Exercise objective: Extract every line of text from the material below, copying each one character for character. Leave out the pictures.

Data to process:
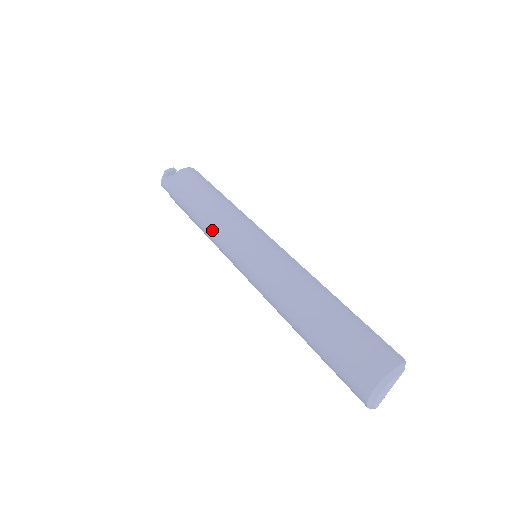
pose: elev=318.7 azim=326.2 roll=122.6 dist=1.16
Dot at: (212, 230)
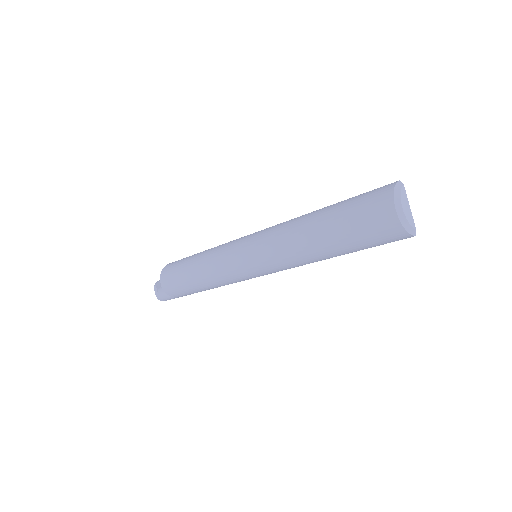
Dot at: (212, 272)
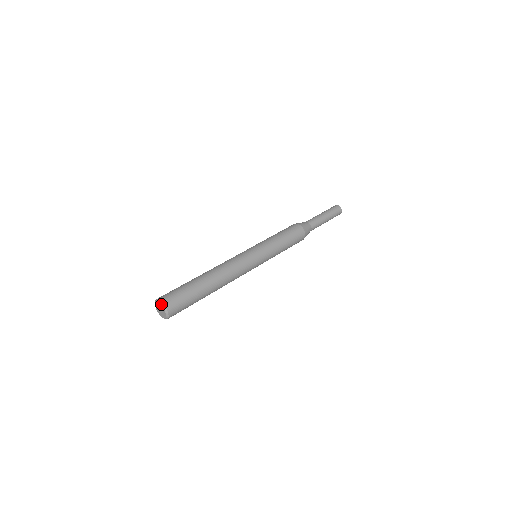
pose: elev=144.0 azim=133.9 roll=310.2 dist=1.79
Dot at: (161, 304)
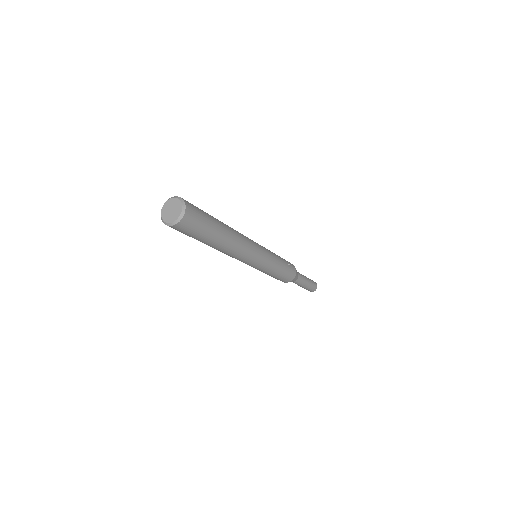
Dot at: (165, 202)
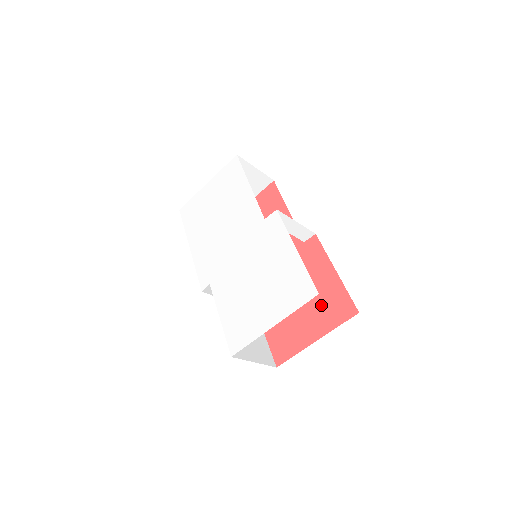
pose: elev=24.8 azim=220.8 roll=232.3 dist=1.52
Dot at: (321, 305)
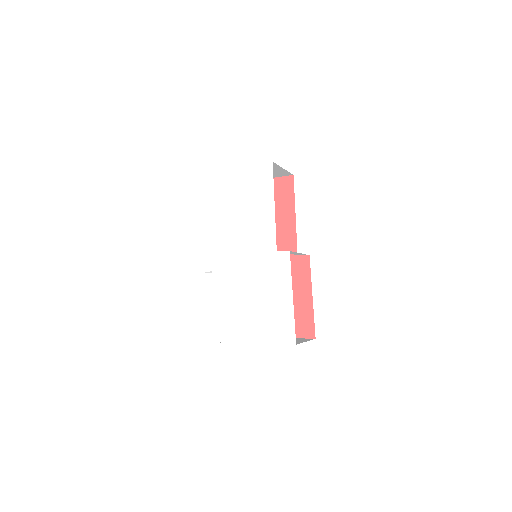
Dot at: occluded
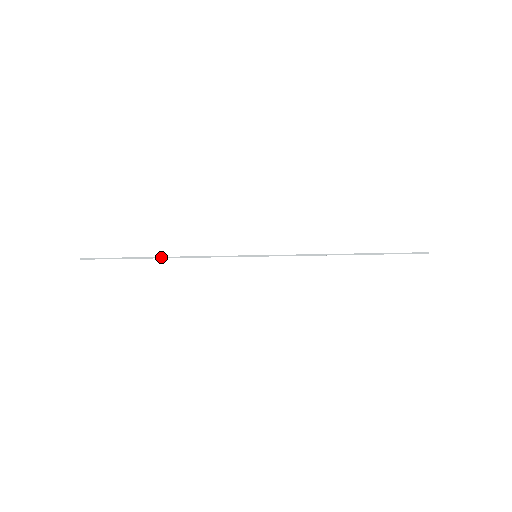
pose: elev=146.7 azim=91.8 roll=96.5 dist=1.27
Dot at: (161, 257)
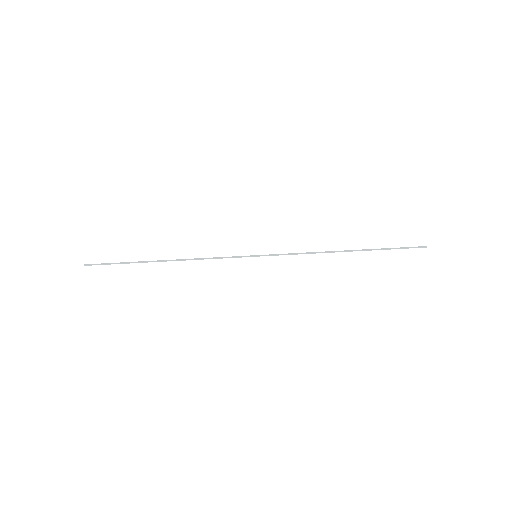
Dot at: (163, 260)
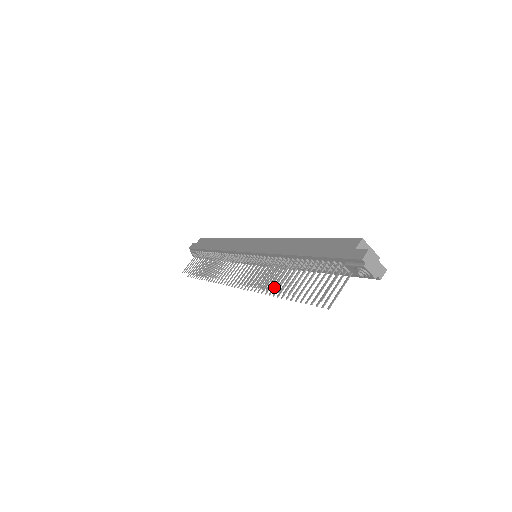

Result for this exercise:
pose: elev=318.7 azim=326.2 roll=122.6 dist=1.16
Dot at: (212, 230)
Dot at: (212, 272)
pose: elev=144.0 azim=133.9 roll=310.2 dist=1.79
Dot at: (161, 304)
Dot at: (165, 202)
pose: elev=24.8 azim=220.8 roll=232.3 dist=1.52
Dot at: (321, 305)
Dot at: occluded
pose: elev=146.7 azim=91.8 roll=96.5 dist=1.27
Dot at: (161, 257)
Dot at: (163, 260)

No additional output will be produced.